[Stored data]
=======

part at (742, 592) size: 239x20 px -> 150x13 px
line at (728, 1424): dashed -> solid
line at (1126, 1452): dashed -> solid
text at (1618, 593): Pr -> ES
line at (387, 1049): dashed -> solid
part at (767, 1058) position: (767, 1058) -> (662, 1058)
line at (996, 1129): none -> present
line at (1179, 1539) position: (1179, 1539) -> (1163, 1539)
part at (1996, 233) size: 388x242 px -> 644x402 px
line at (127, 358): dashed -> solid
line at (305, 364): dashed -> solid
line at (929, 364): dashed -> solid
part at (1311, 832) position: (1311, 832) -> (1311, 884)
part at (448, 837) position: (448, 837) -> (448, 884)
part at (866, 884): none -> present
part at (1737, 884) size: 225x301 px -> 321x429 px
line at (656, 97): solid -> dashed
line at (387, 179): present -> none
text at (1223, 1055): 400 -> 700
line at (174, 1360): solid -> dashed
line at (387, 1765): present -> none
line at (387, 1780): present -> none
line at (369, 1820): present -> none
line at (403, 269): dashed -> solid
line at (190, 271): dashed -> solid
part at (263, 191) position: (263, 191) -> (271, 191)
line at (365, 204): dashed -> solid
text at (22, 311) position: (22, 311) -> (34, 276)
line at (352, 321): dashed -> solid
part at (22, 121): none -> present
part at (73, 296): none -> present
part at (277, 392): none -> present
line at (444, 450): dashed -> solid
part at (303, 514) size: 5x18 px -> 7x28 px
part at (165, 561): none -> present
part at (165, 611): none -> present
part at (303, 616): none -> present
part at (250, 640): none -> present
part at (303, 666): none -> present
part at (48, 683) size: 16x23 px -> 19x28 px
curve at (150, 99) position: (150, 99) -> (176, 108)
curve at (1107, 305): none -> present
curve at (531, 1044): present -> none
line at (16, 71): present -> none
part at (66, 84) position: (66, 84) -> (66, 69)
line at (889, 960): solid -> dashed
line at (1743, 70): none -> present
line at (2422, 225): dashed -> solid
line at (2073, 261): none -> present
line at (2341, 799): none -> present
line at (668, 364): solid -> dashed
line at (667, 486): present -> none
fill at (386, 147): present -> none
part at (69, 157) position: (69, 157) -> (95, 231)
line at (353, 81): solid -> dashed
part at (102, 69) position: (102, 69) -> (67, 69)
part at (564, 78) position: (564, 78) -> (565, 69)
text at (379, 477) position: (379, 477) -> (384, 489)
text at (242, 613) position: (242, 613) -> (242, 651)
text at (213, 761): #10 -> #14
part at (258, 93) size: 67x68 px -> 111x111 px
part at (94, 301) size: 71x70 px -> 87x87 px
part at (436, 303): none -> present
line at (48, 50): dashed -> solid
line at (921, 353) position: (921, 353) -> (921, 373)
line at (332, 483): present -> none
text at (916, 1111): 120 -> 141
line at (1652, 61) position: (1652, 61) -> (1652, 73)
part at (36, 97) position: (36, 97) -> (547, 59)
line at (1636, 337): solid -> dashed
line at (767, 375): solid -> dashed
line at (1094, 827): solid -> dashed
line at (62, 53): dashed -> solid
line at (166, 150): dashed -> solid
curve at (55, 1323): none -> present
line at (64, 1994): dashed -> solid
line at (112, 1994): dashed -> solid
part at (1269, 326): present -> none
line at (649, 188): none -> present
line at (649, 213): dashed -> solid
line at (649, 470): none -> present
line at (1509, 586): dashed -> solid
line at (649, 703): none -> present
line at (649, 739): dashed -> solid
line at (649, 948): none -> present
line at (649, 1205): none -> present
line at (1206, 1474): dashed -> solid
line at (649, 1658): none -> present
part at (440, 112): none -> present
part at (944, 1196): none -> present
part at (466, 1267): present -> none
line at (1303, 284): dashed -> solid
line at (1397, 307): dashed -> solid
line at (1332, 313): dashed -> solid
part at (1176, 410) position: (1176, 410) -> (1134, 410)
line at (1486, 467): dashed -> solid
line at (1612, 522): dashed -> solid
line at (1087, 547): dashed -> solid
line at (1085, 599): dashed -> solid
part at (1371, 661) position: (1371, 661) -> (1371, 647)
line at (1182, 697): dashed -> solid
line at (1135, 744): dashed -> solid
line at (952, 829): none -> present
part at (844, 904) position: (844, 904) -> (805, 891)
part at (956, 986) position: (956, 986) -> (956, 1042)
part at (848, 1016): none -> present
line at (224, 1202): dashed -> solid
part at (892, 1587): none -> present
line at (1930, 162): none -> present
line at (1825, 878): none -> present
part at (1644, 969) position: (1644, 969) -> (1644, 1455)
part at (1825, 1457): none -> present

=======

What you are asked to do
Retype all of the records above, keeping every character the same.

Problem solution
part at (742, 592) size: 239x20 px -> 150x13 px
line at (728, 1424): dashed -> solid
line at (1126, 1452): dashed -> solid
text at (1618, 593): Pr -> ES
line at (387, 1049): dashed -> solid
part at (767, 1058) position: (767, 1058) -> (662, 1058)
line at (996, 1129): none -> present
line at (1179, 1539) position: (1179, 1539) -> (1163, 1539)
part at (1996, 233) size: 388x242 px -> 644x402 px
line at (127, 358): dashed -> solid
line at (305, 364): dashed -> solid
line at (929, 364): dashed -> solid
part at (1311, 832) position: (1311, 832) -> (1311, 884)
part at (448, 837) position: (448, 837) -> (448, 884)
part at (866, 884): none -> present
part at (1737, 884) size: 225x301 px -> 321x429 px
line at (656, 97): solid -> dashed
line at (387, 179): present -> none
text at (1223, 1055): 400 -> 700
line at (174, 1360): solid -> dashed
line at (387, 1765): present -> none
line at (387, 1780): present -> none
line at (369, 1820): present -> none
line at (403, 269): dashed -> solid
line at (190, 271): dashed -> solid
part at (263, 191) position: (263, 191) -> (271, 191)
line at (365, 204): dashed -> solid
text at (22, 311) position: (22, 311) -> (34, 276)
line at (352, 321): dashed -> solid
part at (22, 121): none -> present
part at (73, 296): none -> present
part at (277, 392): none -> present
line at (444, 450): dashed -> solid
part at (303, 514) size: 5x18 px -> 7x28 px
part at (165, 561): none -> present
part at (165, 611): none -> present
part at (303, 616): none -> present
part at (250, 640): none -> present
part at (303, 666): none -> present
part at (48, 683) size: 16x23 px -> 19x28 px
curve at (150, 99) position: (150, 99) -> (176, 108)
curve at (1107, 305): none -> present
curve at (531, 1044): present -> none
line at (16, 71): present -> none
part at (66, 84) position: (66, 84) -> (66, 69)
line at (889, 960): solid -> dashed
line at (1743, 70): none -> present
line at (2422, 225): dashed -> solid
line at (2073, 261): none -> present
line at (2341, 799): none -> present
line at (668, 364): solid -> dashed
line at (667, 486): present -> none
fill at (386, 147): present -> none
part at (69, 157) position: (69, 157) -> (95, 231)
line at (353, 81): solid -> dashed
part at (102, 69) position: (102, 69) -> (67, 69)
part at (564, 78) position: (564, 78) -> (565, 69)
text at (379, 477) position: (379, 477) -> (384, 489)
text at (242, 613) position: (242, 613) -> (242, 651)
text at (213, 761): #10 -> #14
part at (258, 93) size: 67x68 px -> 111x111 px
part at (94, 301) size: 71x70 px -> 87x87 px
part at (436, 303): none -> present
line at (48, 50): dashed -> solid
line at (921, 353) position: (921, 353) -> (921, 373)
line at (332, 483): present -> none
text at (916, 1111): 120 -> 141
line at (1652, 61) position: (1652, 61) -> (1652, 73)
part at (36, 97) position: (36, 97) -> (547, 59)
line at (1636, 337): solid -> dashed
line at (767, 375): solid -> dashed
line at (1094, 827): solid -> dashed
line at (62, 53): dashed -> solid
line at (166, 150): dashed -> solid
curve at (55, 1323): none -> present
line at (64, 1994): dashed -> solid
line at (112, 1994): dashed -> solid
part at (1269, 326): present -> none
line at (649, 188): none -> present
line at (649, 213): dashed -> solid
line at (649, 470): none -> present
line at (1509, 586): dashed -> solid
line at (649, 703): none -> present
line at (649, 739): dashed -> solid
line at (649, 948): none -> present
line at (649, 1205): none -> present
line at (1206, 1474): dashed -> solid
line at (649, 1658): none -> present
part at (440, 112): none -> present
part at (944, 1196): none -> present
part at (466, 1267): present -> none
line at (1303, 284): dashed -> solid
line at (1397, 307): dashed -> solid
line at (1332, 313): dashed -> solid
part at (1176, 410) position: (1176, 410) -> (1134, 410)
line at (1486, 467): dashed -> solid
line at (1612, 522): dashed -> solid
line at (1087, 547): dashed -> solid
line at (1085, 599): dashed -> solid
part at (1371, 661) position: (1371, 661) -> (1371, 647)
line at (1182, 697): dashed -> solid
line at (1135, 744): dashed -> solid
line at (952, 829): none -> present
part at (844, 904) position: (844, 904) -> (805, 891)
part at (956, 986) position: (956, 986) -> (956, 1042)
part at (848, 1016): none -> present
line at (224, 1202): dashed -> solid
part at (892, 1587): none -> present
line at (1930, 162): none -> present
line at (1825, 878): none -> present
part at (1644, 969) position: (1644, 969) -> (1644, 1455)
part at (1825, 1457): none -> present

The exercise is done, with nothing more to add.